EXERCISE GOAL:
Put every line of the entries below into a numbered list, skipping any blank lines and leaving out the pictures.

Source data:
↓
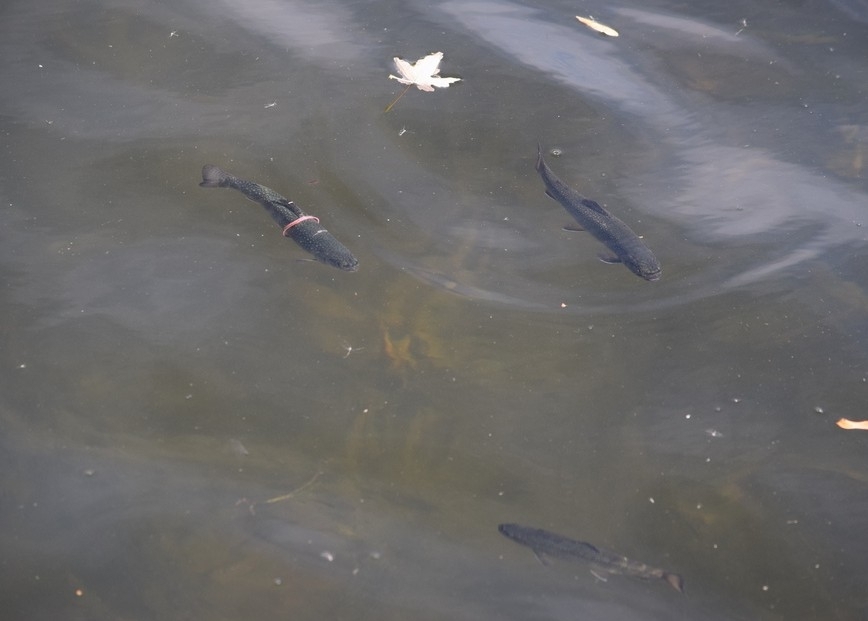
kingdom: Animalia
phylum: Chordata
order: Salmoniformes
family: Salmonidae
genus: Salvelinus
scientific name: Salvelinus fontinalis
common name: Brook trout
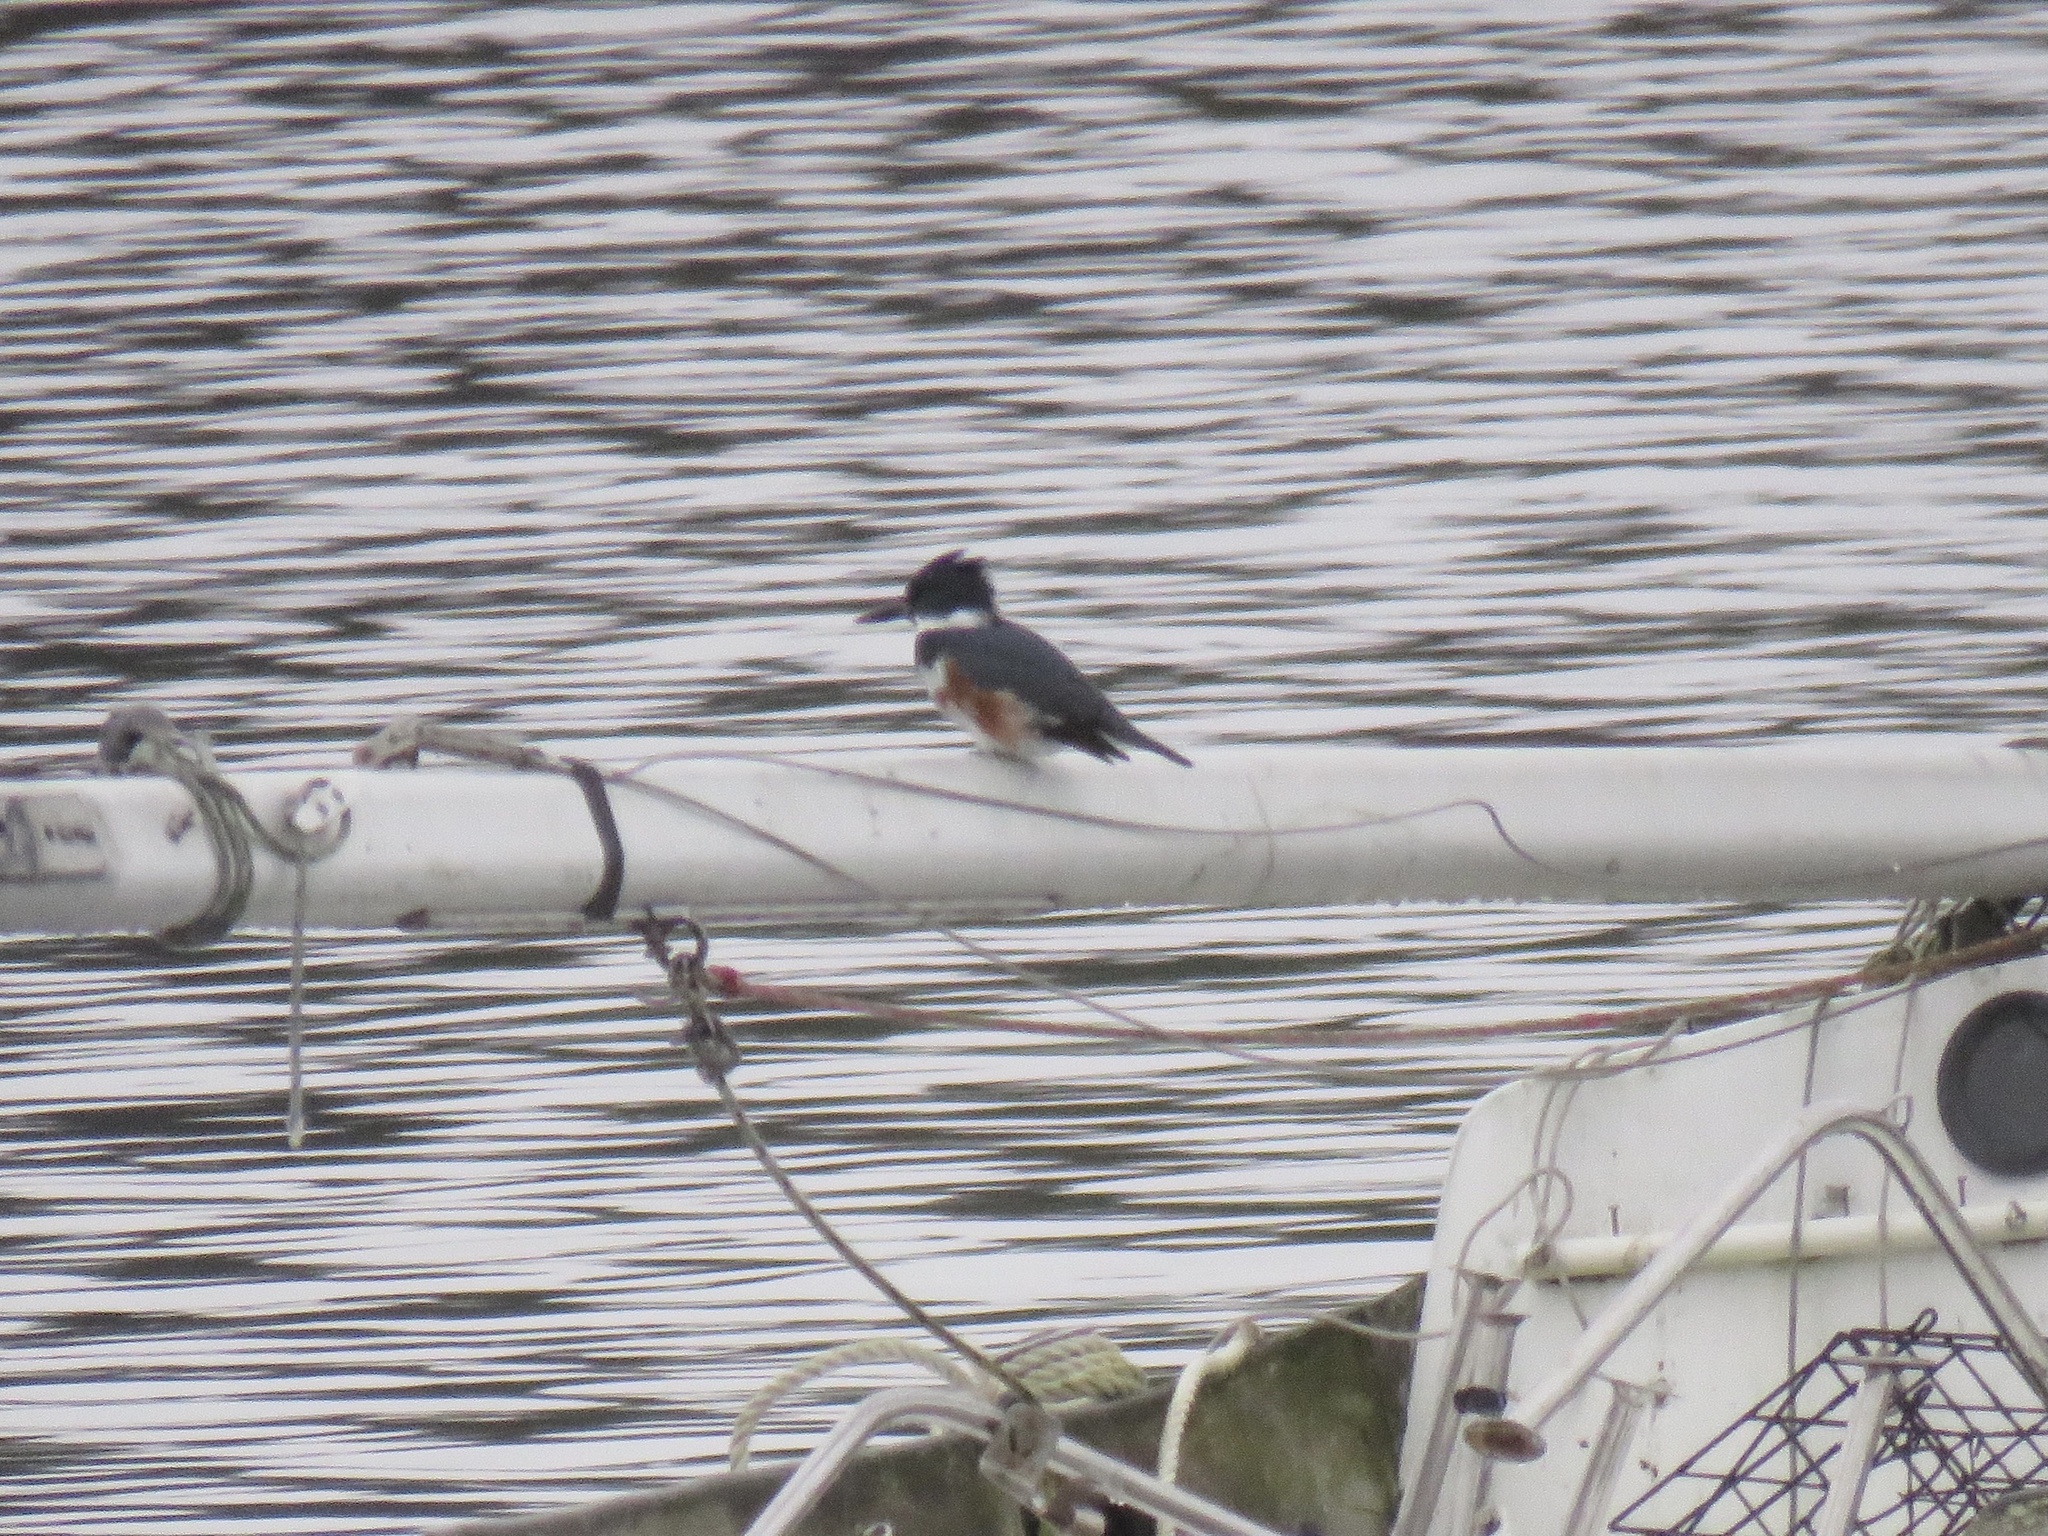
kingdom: Animalia
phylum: Chordata
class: Aves
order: Coraciiformes
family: Alcedinidae
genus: Megaceryle
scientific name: Megaceryle alcyon
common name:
↑
RESULT OF THIS TASK:
1. kingdom: Animalia
2. phylum: Chordata
3. order: Salmoniformes
4. family: Salmonidae
5. genus: Salvelinus
6. scientific name: Salvelinus fontinalis
7. common name: Brook trout
8. kingdom: Animalia
9. phylum: Chordata
10. class: Aves
11. order: Coraciiformes
12. family: Alcedinidae
13. genus: Megaceryle
14. scientific name: Megaceryle alcyon
15. common name:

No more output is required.